Nothing but the lines from the one containing "会社 代表取締役 池田栄司氏も、「10 年前に田代さんの作ら" through the one containing "プラットフォームを選択し、常に時代の流れと働くスタッフ", both included, should be given again, each exactly as written below.

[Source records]
········

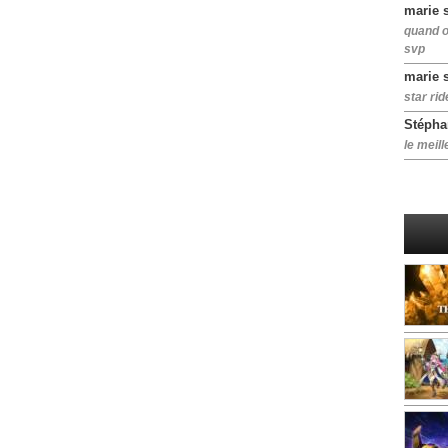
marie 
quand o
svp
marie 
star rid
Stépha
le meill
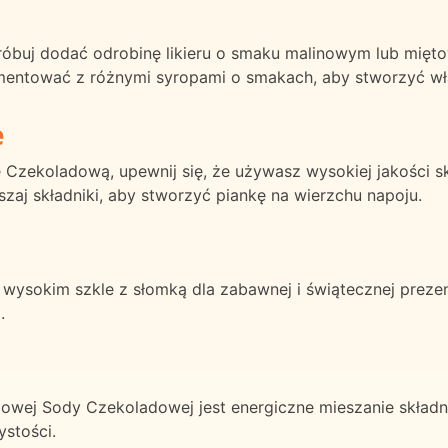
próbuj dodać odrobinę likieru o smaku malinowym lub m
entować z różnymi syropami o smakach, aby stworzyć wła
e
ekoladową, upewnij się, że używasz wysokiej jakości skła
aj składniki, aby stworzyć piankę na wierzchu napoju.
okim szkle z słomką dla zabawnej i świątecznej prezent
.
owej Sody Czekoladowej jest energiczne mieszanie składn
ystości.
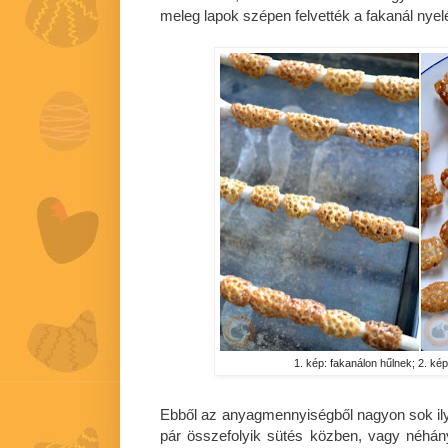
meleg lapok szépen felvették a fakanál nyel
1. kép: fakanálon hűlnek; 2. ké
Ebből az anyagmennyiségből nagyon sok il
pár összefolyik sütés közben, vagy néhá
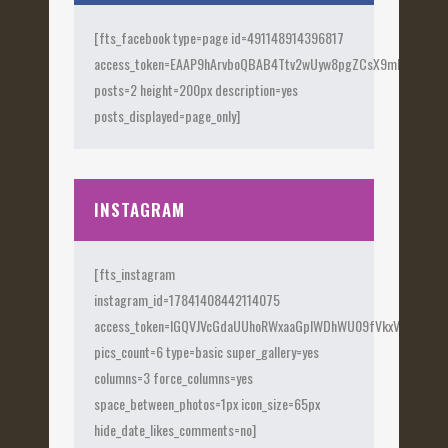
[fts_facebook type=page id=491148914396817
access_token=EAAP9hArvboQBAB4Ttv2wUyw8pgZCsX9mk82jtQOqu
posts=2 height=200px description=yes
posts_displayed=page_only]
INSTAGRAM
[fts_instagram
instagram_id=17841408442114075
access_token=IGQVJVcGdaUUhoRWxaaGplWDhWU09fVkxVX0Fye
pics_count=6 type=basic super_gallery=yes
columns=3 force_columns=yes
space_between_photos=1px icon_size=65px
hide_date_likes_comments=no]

········

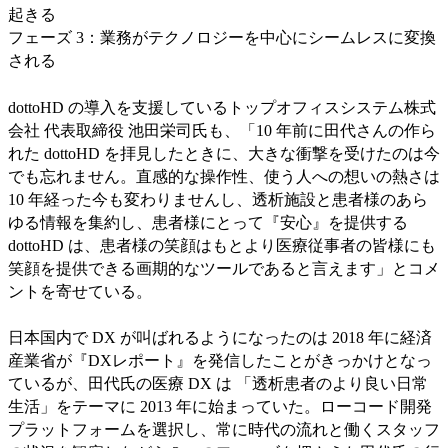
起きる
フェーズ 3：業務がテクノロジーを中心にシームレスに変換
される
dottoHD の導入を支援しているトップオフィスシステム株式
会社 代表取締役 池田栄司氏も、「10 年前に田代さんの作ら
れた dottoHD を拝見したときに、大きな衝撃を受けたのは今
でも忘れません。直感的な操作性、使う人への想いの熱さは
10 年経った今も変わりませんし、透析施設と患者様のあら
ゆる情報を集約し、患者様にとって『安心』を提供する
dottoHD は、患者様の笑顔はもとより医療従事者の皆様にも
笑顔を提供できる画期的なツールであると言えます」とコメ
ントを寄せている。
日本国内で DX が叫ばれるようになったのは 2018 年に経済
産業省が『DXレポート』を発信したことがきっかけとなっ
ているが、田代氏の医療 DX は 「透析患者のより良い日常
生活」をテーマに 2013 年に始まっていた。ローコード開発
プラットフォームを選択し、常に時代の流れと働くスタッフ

········

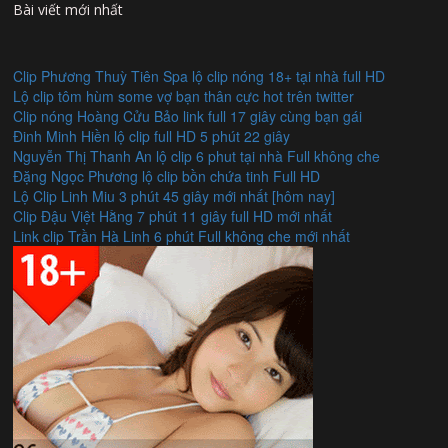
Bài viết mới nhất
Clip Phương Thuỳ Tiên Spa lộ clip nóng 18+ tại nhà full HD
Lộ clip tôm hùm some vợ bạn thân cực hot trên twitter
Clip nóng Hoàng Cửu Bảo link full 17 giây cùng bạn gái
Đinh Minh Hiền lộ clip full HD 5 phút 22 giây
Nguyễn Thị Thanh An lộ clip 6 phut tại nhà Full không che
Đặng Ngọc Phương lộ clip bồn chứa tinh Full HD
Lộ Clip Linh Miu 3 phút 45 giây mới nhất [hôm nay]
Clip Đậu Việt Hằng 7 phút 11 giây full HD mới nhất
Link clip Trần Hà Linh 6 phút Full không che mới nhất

········

→ **Written reply**
会社 代表取締役 池田栄司氏も、「10 年前に田代さんの作ら
れた dottoHD を拝見したときに、大きな衝撃を受けたのは今
でも忘れません。直感的な操作性、使う人への想いの熱さは
10 年経った今も変わりませんし、透析施設と患者様のあら
ゆる情報を集約し、患者様にとって『安心』を提供する
dottoHD は、患者様の笑顔はもとより医療従事者の皆様にも
笑顔を提供できる画期的なツールであると言えます」とコメ
ントを寄せている。
日本国内で DX が叫ばれるようになったのは 2018 年に経済
産業省が『DXレポート』を発信したことがきっかけとなっ
ているが、田代氏の医療 DX は 「透析患者のより良い日常
生活」をテーマに 2013 年に始まっていた。ローコード開発
プラットフォームを選択し、常に時代の流れと働くスタッフ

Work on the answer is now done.